▸ **Task to complete**
Output all entries exactly; images excluded.
──────── Data to use ────────
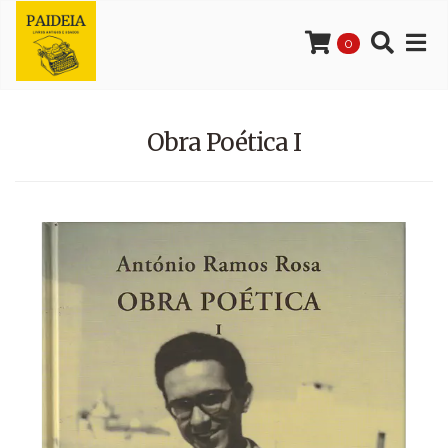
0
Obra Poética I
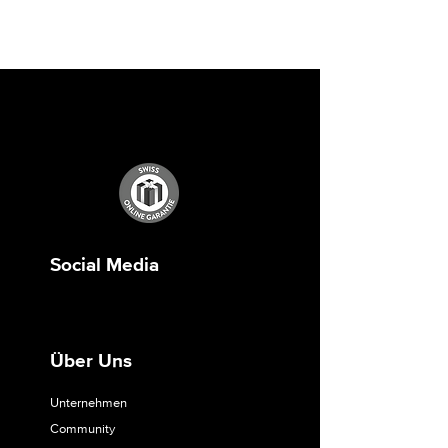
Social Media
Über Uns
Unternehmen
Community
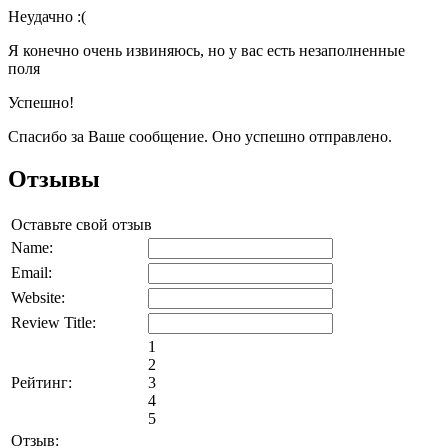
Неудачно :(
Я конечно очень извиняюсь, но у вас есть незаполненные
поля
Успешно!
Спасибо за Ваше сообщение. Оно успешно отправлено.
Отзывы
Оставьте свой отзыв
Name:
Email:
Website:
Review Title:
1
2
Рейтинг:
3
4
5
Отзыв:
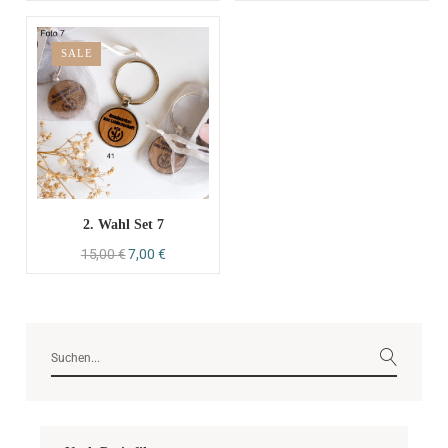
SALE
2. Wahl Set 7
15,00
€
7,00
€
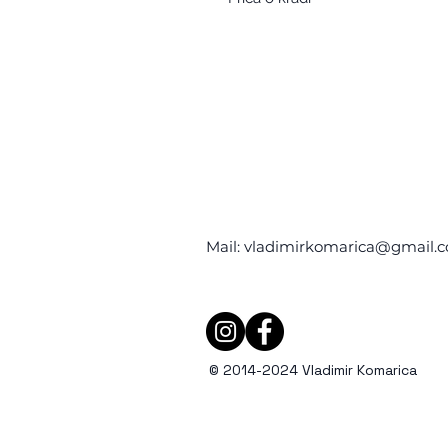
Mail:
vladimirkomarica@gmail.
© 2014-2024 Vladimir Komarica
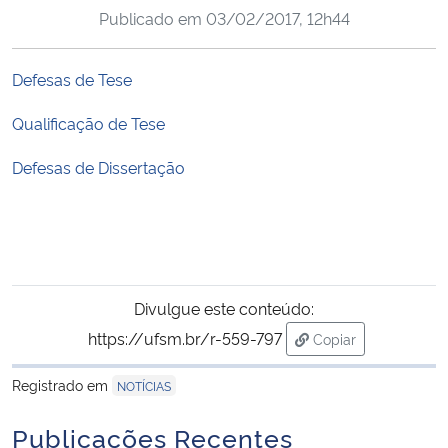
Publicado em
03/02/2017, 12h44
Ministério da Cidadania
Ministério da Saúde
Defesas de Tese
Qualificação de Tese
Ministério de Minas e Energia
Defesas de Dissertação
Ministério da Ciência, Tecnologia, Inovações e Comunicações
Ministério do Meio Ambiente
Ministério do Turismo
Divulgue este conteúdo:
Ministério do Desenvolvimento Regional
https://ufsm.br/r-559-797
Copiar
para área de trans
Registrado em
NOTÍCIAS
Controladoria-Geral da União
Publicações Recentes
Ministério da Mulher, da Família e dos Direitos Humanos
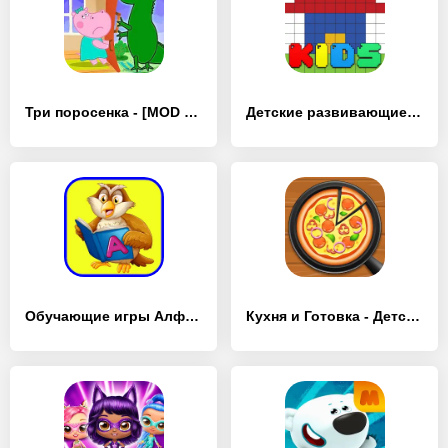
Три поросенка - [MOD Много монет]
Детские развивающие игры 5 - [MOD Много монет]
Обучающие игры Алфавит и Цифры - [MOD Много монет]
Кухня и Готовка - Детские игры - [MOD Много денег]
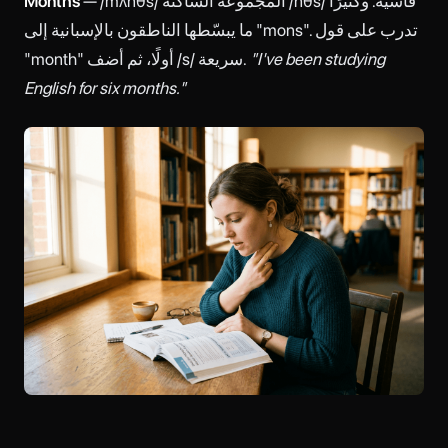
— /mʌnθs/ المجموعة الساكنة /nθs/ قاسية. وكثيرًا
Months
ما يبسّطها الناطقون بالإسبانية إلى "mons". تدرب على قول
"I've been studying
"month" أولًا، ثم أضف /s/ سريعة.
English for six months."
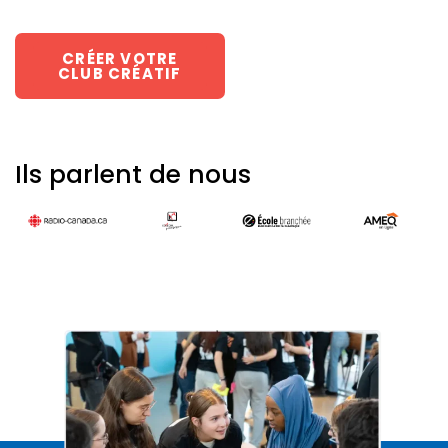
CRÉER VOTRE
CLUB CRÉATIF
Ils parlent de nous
────────
▸ **Answer to this exercise**
0
Obra Poética I
Social Media
Über Uns
Unternehmen
Community
Неудачно :(
Я конечно очень извиняюсь, но у вас есть незаполненные
поля
Успешно!
Спасибо за Ваше сообщение. Оно успешно отправлено.
Отзывы
Оставьте свой отзыв
Name:
Email:
Website:
Review Title:
1
2
Рейтинг:
3
4
5
Отзыв:
SALE
2. Wahl Set 7
15,00
€
7,00
€
Mail:
vladimirkomarica@gmail.
© 2014-2024 Vladimir Komarica
Publicado em
03/02/2017, 12h44
Ministério da Cidadania
Ministério da Saúde
Defesas de Tese
Qualificação de Tese
Ministério de Minas e Energia
Defesas de Dissertação
Ministério da Ciência, Tecnologia, Inovações e Comunicações
Ministério do Meio Ambiente
Ministério do Turismo
Divulgue este conteúdo:
Ministério do Desenvolvimento Regional
https://ufsm.br/r-559-797
Copiar
para área de trans
Registrado em
NOTÍCIAS
Controladoria-Geral da União
Publicações Recentes
Ministério da Mulher, da Família e dos Direitos Humanos
Три поросенка - [MOD Много монет]
Детские развивающие игры 5 - [MOD Много монет]
Обучающие игры Алфавит и Цифры - [MOD Много монет]
Кухня и Готовка - Детские игры - [MOD Много денег]
— /mʌnθs/ المجموعة الساكنة /nθs/ قاسية. وكثيرًا
Months
ما يبسّطها الناطقون بالإسبانية إلى "mons". تدرب على قول
"I've been studying
"month" أولًا، ثم أضف /s/ سريعة.
English for six months."
CRÉER VOTRE
CLUB CRÉATIF
Ils parlent de nous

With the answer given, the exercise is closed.